• Work to be completed: Render each line of the listing, starting at the line that contains "AJUDANTE DE SERRALHEIRO – 02 vagas" and ending with the last line of the listing, as a JSON list of strings, one string per line, with blank lines left out. Leave the pictures out of the answer.

• Data provided:
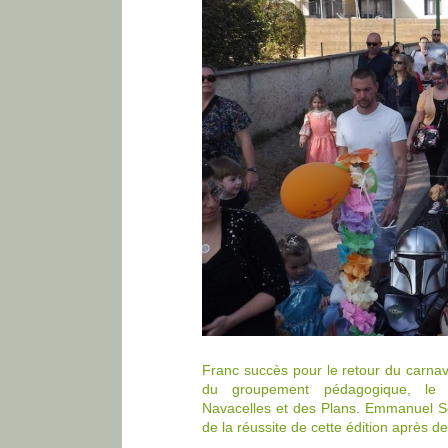
Franc succès pour le retour du carnav
du groupement pédagogique, le SI
Navacelles et des Plans. Emmanuel Sou
de la réussite de cette édition après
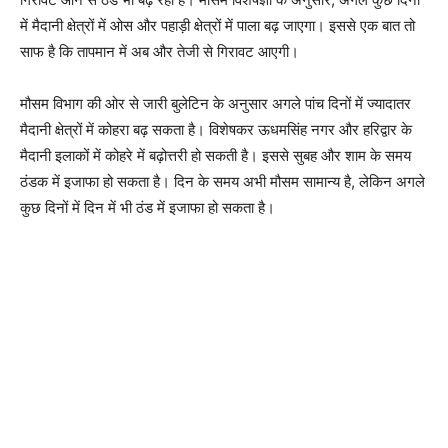
में मैदानी क्षेत्रों में ओस और पहाड़ी क्षेत्रों में पाला बढ़ जाएगा। इससे एक बात तो
साफ है कि तापमान में अब और तेजी से गिरावट आएगी।
मौसम विभाग की ओर से जारी बुलेटिन के अनुसार अगले पांच दिनों में ज्यादातर
मैदानी क्षेत्रों में कोहरा बढ़ सकता है। विशेषकर ऊधमसिंह नगर और हरिद्वार के
मैदानी इलाकों में कोहरे में बढ़ोत्तरी हो सकती है। इससे सुबह और शाम के समय
ठंडक में इजाफा हो सकता है। दिन के समय अभी मौसम सामान्य है, लेकिन अगले
कुछ दिनों में दिन में भी ठंड में इजाफा हो सकता है।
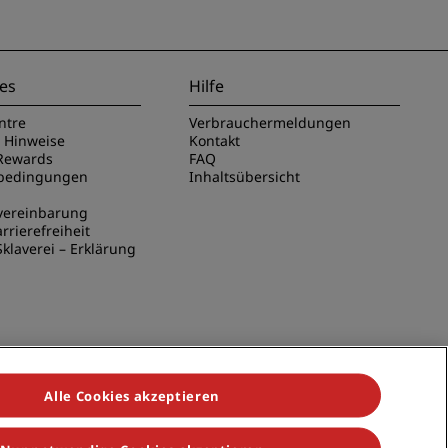
es
Hilfe
ntre
Verbrauchermeldungen
e Hinweise
Kontakt
Rewards
FAQ
sbedingungen
Inhaltsübersicht
vereinbarung
rrierefreiheit
klaverei – Erklärung
Alle Cookies akzeptieren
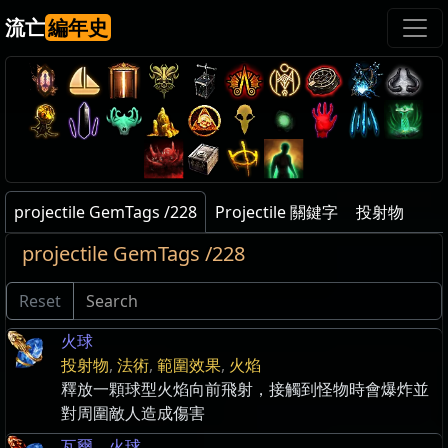
流亡
編年史
projectile GemTags /228
Projectile 關鍵字
投射物
projectile GemTags /228
Reset
火球
投射物
,
法術
,
範圍效果
,
火焰
釋放一顆球型火焰向前飛射，接觸到怪物時會爆炸並
對周圍敵人造成傷害
瓦爾．火球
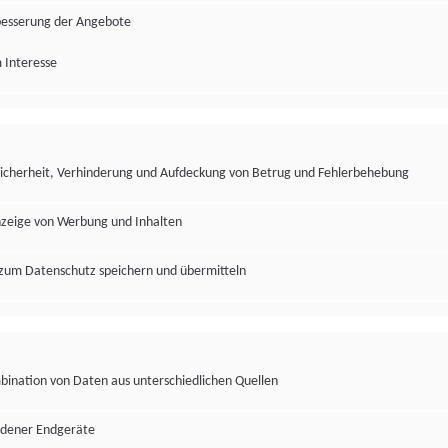
besserung der Angebote
 Interesse
Sicherheit, Verhinderung und Aufdeckung von Betrug und Fehlerbehebung
nzeige von Werbung und Inhalten
zum Datenschutz speichern und übermitteln
ination von Daten aus unterschiedlichen Quellen
edener Endgeräte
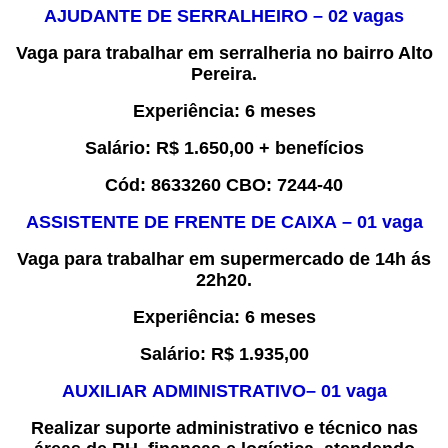
AJUDANTE DE SERRALHEIRO – 02 vagas
Vaga para trabalhar em serralheria no bairro Alto
Pereira.
Experiência
: 6 meses
Salário:
R$ 1.650,00 + benefícios
Cód:
8
633260
CBO:
7244-40
ASSISTENTE DE FRENTE DE CAIXA
–
0
1
vaga
Vaga para trabalhar em supermercado de 14h ás
22h20
.
Experiência
:
6 meses
Salário:
R$
1.
935,00
A
UXILIAR
ADMINISTRATIVO
– 0
1
vaga
Realizar suporte administrativo e técnico nas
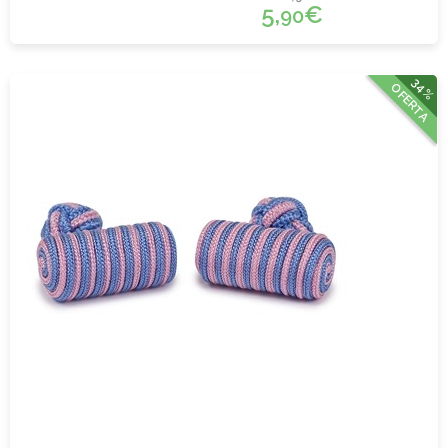
5,
€
90
34%
OFERTA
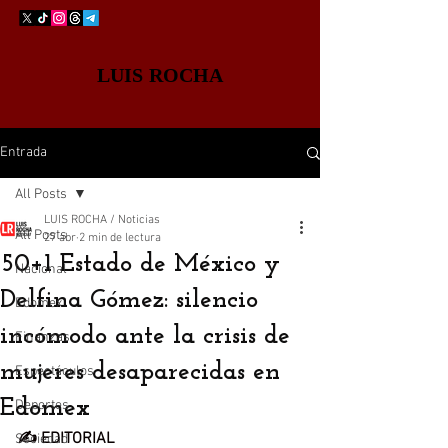
LUIS ROCHA
Entrada
All Posts
LUIS ROCHA / Noticias
All Posts
27 abr
2 min de lectura
50+1 Estado de México y
Nacional
Delfina Gómez: silencio
Edomex
incómodo ante la crisis de
Finanzas
mujeres desaparecidas en
Espectáculos
Edomex
Deportes
✍️ EDITORIAL
Sociedad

• Answer to the problem:
[
  "AJUDANTE DE SERRALHEIRO – 02 vagas",
  "Vaga para trabalhar em serralheria no bairro Alto",
  "Pereira.",
  "Experiência",
  ": 6 meses",
  "Salário:",
  "R$ 1.650,00 + benefícios",
  "Cód:",
  "8",
  "633260",
  "CBO:",
  "7244-40",
  "ASSISTENTE DE FRENTE DE CAIXA",
  "–",
  "0",
  "1",
  "vaga",
  "Vaga para trabalhar em supermercado de 14h ás",
  "22h20",
  ".",
  "Experiência",
  ":",
  "6 meses",
  "Salário:",
  "R$",
  "1.",
  "935,00",
  "A",
  "UXILIAR",
  "ADMINISTRATIVO",
  "– 0",
  "1",
  "vaga",
  "Realizar suporte administrativo e técnico nas",
  "5,",
  "€",
  "90",
  "34%",
  "OFERTA",
  "LUIS ROCHA",
  "Entrada",
  "All Posts",
  "LUIS ROCHA / Noticias",
  "All Posts",
  "27 abr",
  "2 min de lectura",
  "50+1 Estado de México y",
  "Nacional",
  "Delfina Gómez: silencio",
  "Edomex",
  "incómodo ante la crisis de",
  "Finanzas",
  "mujeres desaparecidas en",
  "Espectáculos",
  "Edomex",
  "Deportes",
  "✍️ EDITORIAL",
  "Sociedad"
]